Examination of the memory map offers additional insights into the architecture.
The EU0-EU12 labels denote a total of 13 Execution Units (EUs), along with 3 SDMA units, bringing the overall count to 15. The NPU also features its own local memory through OCM (On-Chip Memory), with an address map indicating 11.5MB (0xAFFFFF). Data transfers between the CMM and OCM must be managed by the SDMA units both before and after instructing the NPU cores to execute commands. There will be an overhead of moving each layers weight data to OCM especially for larger LLM models.- Convolution Unit (3x) - Capable of performing convolution operations ( Depthwise/Group Conv, Dilation, and ConvTranspose)
- Computer Vision Unit (3x) - Image normalization, reszing, cliping & CV remap/warp.
- Tensor Unit (3x) - Operations to support activation functions, pooling & elementwise calculations & reduction calcuations.

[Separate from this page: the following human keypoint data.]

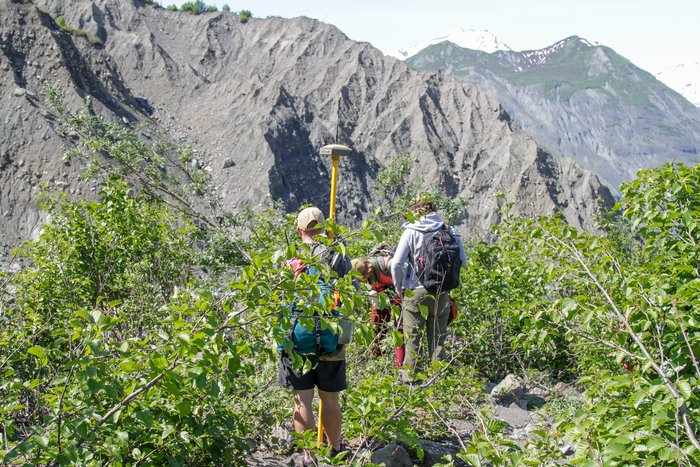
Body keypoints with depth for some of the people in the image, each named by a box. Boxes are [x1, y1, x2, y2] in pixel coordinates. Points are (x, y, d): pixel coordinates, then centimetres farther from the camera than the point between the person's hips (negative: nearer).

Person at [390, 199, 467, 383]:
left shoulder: (411, 231, -7)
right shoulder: (449, 231, 1)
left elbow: (396, 264, -11)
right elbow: (462, 261, 5)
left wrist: (398, 287, 3)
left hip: (415, 292, -3)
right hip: (442, 293, 3)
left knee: (413, 338, 6)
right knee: (438, 337, 12)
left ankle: (409, 377, 11)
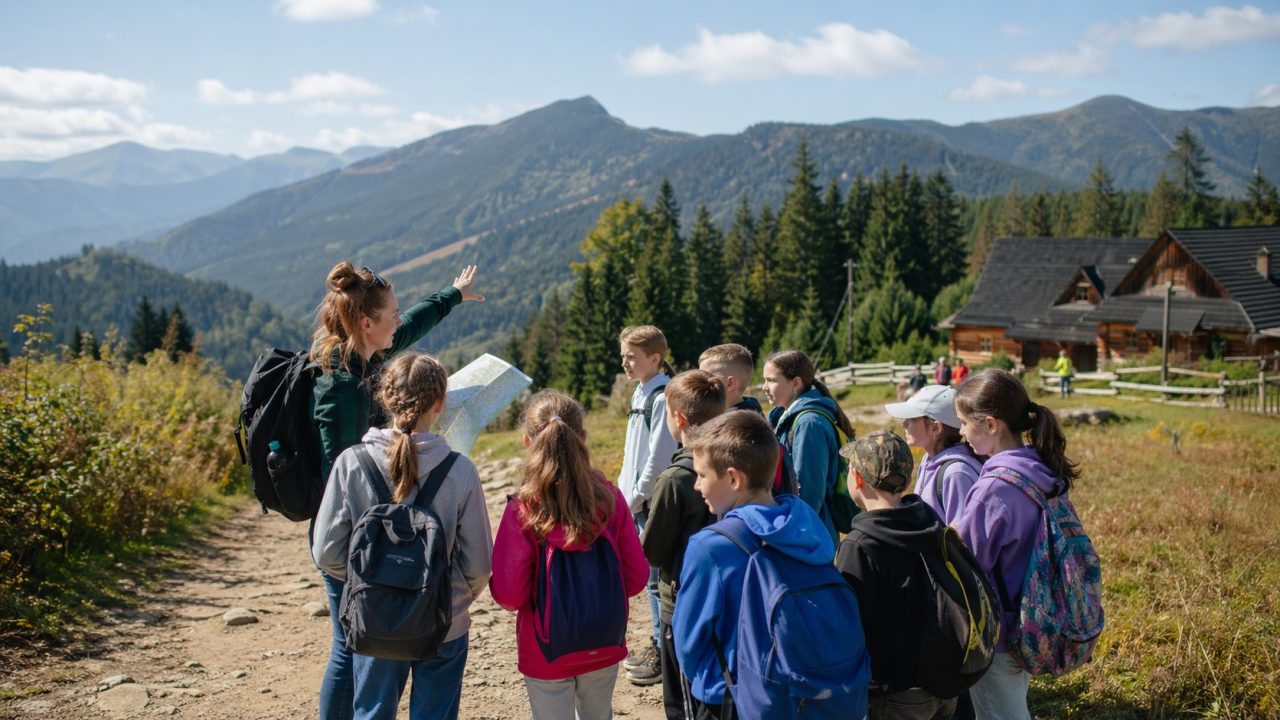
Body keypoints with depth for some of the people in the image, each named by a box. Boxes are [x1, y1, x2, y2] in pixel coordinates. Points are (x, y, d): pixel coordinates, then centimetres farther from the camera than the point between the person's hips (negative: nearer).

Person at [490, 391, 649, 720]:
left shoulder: (522, 510, -20)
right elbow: (636, 577, -6)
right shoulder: (608, 497, -12)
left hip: (546, 655, -3)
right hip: (604, 649, 3)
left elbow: (508, 595, -17)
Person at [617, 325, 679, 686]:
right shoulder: (641, 393, 12)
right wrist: (623, 491, 14)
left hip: (654, 501, -9)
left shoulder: (663, 398, -17)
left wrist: (636, 498, -14)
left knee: (658, 578, -1)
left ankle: (666, 655, 9)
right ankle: (660, 645, 28)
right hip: (638, 501, 9)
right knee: (652, 576, 16)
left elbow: (659, 457, -20)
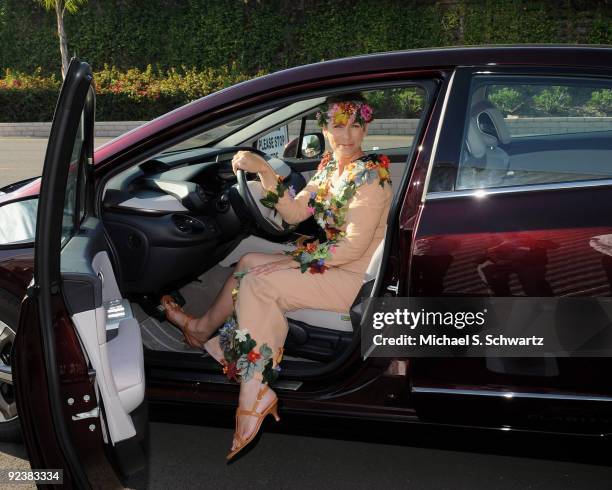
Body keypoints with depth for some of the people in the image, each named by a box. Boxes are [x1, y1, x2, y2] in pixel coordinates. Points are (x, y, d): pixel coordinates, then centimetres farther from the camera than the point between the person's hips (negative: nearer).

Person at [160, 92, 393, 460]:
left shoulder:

- MAU (Matrix Arithmetic Unit) (x1) - Multiply two vectors, int8/int16 inputs and fp16/f32 outputs, topN (N <32) outputs
For LLMs, I assume the workload is distributed across the Convolution and Tensor Execution Units (EU), possibly involving the Matrix Arithmetic Unit (MAU). If the MAU is used, it could create a bottleneck due to the single instance. Additionally, I suspect the EUs can't always operate in parallel—for example, the Convolution EU likely needs to complete its output before the Tensor EU can use it as input. Moreover, the limited OCM memory might prevent EUs of the same type from running in parallel when dealing with large weight data.
Wrap Up
The AX650N is an intriguing SoC for image and vision applications, though its suitability for LLMs feels like an afterthought or marketing hype. The performance claims are hard to verify, and my testing doesn't seem to support the TOPs figures. Additionally, the closed-source nature of the software makes it challenging, if not impossible to develop for. This raises doubts in my mind about its suitability for use in a commercial product. The lack of support from Sipeed for the Maix-IV only exacerbates these issues. Ideally, the Maix-IV should have 16GB of memory, evenly split between Linux and CCM. This would enable running larger LLMs while fully utilizing all 8 CPU cores. In its current incarnation its very limited for this purpose.
I welcome AXera to reach out and clarify or address the points raised in this post.
Fleetwood was kind enough to donate a board for me to review as we both shared an interest in validating the performance claims for LLMs.